Stored data entries
━━━━━━━━━━

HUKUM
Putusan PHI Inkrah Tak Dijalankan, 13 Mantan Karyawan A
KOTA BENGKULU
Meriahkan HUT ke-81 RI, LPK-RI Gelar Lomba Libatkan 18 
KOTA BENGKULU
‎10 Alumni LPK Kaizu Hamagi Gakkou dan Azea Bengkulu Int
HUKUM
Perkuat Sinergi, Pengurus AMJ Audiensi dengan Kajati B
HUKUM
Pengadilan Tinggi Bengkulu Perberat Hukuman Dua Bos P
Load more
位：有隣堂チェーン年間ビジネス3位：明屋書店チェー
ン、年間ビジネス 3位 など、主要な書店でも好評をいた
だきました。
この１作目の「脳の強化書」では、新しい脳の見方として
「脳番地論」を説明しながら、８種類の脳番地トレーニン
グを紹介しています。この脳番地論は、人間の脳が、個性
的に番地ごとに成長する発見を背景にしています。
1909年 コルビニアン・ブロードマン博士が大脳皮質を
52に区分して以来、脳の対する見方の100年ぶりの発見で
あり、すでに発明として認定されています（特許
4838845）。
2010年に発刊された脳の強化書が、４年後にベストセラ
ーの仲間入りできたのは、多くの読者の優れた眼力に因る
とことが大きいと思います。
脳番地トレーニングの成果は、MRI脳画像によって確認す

━━━━━━━━━━

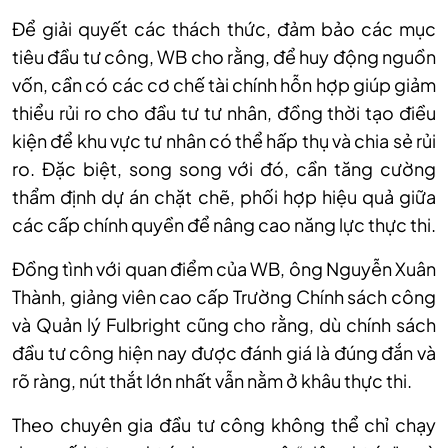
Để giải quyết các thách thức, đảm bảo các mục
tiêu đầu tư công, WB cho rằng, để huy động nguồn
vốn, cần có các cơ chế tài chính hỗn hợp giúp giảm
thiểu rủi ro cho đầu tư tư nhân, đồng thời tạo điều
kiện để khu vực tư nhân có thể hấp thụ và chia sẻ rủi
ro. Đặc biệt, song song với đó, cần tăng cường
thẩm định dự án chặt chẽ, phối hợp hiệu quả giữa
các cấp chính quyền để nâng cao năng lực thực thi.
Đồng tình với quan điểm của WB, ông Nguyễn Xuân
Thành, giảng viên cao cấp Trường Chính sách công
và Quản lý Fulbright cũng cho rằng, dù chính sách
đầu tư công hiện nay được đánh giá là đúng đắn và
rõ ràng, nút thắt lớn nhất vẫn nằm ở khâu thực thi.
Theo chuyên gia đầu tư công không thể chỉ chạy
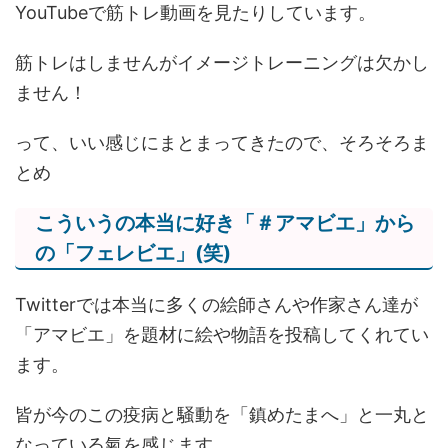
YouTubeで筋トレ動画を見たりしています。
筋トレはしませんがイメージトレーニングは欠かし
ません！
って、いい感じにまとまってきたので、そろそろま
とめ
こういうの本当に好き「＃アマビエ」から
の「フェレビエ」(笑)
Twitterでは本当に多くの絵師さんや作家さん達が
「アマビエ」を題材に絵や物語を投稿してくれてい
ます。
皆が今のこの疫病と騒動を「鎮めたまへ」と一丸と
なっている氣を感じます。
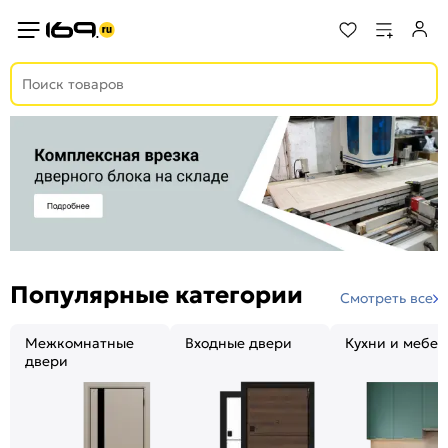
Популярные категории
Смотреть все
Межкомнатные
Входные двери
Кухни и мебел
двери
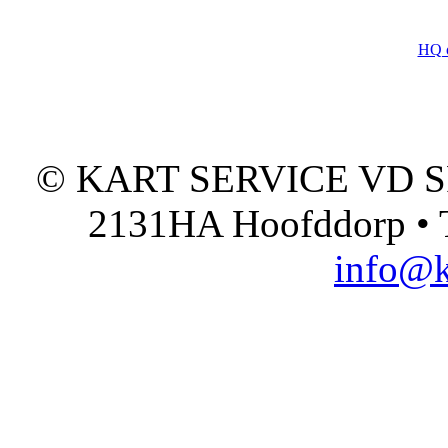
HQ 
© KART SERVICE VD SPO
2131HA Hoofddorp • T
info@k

━━━━━━━━━━

* Problem to solve *
A complete answer lists each line of the data that holds the word "sách".

* Your solution *
Thành, giảng viên cao cấp Trường Chính sách công
và Quản lý Fulbright cũng cho rằng, dù chính sách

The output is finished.